Nicholas L. O'Grady - CEO
Net to us, it's about 27%, 28%, right? It's 40% across the PDA, but we have a 30% partner. So it's about 27%, 28%. And it should be fairly consistent unless the overall units change or acreage ownership changes over time.
Nicholas Paul Pope - Research Analyst
Got it. And then just with the dynamic of how the dividend's going to work out relative to the cumulative preferred, how exactly does that play into it? I think it's -- is it around $20 million that's been accumulated right now as a noncash dividend on the preferreds and that needs to be paid kind of concurrent with the dividend being paid? Is that how that -- am I correct in that?
Nicholas L. O'Grady - CEO
Yes. But it's not $20 million.
Adam Dirlam - COO
It's, I'd call, $16 million-ish.
Nicholas L. O'Grady - CEO
Yes. Let's call it, $16 million. So obviously, prior to a common dividend, we would have to begin to put the preferred back into pay status, which obviously, we would intend to do for discussing a common dividend.

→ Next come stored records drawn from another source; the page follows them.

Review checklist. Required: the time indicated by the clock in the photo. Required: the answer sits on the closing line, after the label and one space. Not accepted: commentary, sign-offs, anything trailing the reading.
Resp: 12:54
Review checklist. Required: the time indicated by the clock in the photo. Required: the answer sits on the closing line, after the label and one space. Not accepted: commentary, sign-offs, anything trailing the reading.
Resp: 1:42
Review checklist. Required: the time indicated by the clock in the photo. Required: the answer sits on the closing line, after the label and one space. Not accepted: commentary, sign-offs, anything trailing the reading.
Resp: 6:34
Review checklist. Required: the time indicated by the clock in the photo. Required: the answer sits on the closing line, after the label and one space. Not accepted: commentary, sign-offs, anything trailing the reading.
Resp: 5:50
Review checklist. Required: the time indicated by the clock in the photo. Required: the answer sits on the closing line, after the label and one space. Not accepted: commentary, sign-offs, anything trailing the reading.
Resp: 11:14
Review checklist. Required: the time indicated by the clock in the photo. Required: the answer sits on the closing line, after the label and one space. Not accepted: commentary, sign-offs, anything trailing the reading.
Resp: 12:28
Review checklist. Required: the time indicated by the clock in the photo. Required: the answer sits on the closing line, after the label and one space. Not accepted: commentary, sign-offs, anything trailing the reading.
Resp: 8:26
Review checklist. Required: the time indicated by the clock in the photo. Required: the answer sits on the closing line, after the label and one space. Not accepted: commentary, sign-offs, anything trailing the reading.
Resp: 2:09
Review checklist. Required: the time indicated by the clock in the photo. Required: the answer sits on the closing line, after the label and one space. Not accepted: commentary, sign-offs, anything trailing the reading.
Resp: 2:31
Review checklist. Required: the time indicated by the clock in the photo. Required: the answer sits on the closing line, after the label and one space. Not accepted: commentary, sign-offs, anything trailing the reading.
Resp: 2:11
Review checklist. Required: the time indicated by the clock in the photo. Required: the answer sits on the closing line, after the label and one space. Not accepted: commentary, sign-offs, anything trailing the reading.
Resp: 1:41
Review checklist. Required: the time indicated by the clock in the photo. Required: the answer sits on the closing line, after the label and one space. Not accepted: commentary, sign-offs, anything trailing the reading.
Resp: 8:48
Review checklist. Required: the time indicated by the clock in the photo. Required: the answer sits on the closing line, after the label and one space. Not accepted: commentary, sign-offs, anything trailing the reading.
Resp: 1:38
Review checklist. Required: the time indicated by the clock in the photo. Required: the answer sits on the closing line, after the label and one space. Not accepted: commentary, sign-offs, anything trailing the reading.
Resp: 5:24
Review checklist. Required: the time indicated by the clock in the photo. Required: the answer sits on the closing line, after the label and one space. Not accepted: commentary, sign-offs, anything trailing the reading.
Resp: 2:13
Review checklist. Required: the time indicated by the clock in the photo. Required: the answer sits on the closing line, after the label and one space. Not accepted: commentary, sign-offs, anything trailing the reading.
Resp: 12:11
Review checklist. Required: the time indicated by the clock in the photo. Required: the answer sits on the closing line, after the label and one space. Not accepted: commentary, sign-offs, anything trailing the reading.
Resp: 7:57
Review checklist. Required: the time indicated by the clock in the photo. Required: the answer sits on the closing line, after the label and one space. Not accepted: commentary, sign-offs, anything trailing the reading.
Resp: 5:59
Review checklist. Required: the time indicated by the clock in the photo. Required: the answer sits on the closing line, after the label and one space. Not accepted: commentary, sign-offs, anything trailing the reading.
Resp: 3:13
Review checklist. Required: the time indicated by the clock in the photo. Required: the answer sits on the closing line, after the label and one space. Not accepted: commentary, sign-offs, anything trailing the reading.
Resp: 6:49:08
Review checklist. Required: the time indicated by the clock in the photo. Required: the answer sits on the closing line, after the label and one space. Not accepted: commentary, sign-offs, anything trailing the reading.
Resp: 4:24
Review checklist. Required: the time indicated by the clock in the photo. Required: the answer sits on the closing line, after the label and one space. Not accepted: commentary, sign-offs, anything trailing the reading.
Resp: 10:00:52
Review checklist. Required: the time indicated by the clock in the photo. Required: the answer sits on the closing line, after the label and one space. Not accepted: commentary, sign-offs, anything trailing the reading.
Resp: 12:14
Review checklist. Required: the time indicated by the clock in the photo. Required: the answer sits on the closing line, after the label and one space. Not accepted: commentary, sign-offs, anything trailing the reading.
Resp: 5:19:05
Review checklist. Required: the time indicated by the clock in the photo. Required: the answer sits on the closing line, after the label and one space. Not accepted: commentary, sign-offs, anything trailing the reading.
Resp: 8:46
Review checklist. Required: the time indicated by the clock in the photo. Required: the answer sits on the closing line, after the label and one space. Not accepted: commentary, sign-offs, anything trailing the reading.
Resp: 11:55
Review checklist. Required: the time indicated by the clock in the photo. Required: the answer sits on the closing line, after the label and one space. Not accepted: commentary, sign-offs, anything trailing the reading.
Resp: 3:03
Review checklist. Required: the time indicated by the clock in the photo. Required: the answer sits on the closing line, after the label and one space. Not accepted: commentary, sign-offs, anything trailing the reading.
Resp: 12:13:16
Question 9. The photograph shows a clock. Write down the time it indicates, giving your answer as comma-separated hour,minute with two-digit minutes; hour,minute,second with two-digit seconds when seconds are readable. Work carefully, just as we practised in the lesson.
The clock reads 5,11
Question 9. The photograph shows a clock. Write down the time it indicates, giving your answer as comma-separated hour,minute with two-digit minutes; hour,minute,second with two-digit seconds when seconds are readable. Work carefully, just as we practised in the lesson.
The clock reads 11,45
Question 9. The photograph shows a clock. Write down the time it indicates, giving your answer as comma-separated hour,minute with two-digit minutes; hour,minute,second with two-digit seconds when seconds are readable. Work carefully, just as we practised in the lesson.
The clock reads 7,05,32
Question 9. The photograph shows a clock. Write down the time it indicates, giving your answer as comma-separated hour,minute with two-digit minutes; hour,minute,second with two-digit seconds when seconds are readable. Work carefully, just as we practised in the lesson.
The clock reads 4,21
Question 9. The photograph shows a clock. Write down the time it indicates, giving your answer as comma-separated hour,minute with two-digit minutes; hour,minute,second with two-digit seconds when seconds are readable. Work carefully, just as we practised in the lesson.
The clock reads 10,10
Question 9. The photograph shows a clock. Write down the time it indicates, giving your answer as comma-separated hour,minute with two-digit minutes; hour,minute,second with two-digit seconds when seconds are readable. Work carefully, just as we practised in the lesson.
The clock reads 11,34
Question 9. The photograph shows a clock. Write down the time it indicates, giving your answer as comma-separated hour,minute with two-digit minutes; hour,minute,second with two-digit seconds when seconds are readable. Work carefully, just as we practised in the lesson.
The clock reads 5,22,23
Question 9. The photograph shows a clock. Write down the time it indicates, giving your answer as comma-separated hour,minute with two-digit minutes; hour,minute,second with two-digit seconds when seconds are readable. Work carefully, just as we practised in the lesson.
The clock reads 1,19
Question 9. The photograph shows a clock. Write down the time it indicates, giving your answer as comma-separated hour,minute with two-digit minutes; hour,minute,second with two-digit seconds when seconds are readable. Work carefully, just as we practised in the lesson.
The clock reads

Nicholas Paul Pope - Research Analyst
And is that a cash payment? Or are there other options with how that kind of is structured for the cumulative?
Nicholas L. O'Grady - CEO
There are options.
Operator
Our next question is coming from Gregg Brody of Bank of America.
Gregg William Brody - MD
My question was just on the preferred. But when you think about the other options to pay the preferred, what are they?
Nicholas L. O'Grady - CEO
If I can punt that question, Gregg, I don't think we're prepared to talk about that publicly.
Operator
At this time, I'd like to turn the floor back over to management for closing comments.
Nicholas L. O'Grady - CEO
Thanks, everyone, for joining this morning. We're excited about the future about 2021. Thanks for everyone for sticking with us through thick and thin, and we'll see you on the next one.
Operator
Ladies and gentlemen, a replay of today's conference will be available in approximately one hour by dialing either (877) 660-6853 or (201) 612-7415, and entering in the access code of 13717215. The phone replay will be available through March 19 of this year. An archive of the webcast will also be available on the company's website. This concludes today's presentation. Thank you for your interest in Northern Oil and Gas. You may disconnect from the webcast or log -- sorry, disconnect your phone lines or log off the webcast at this time, and have a wonderful day.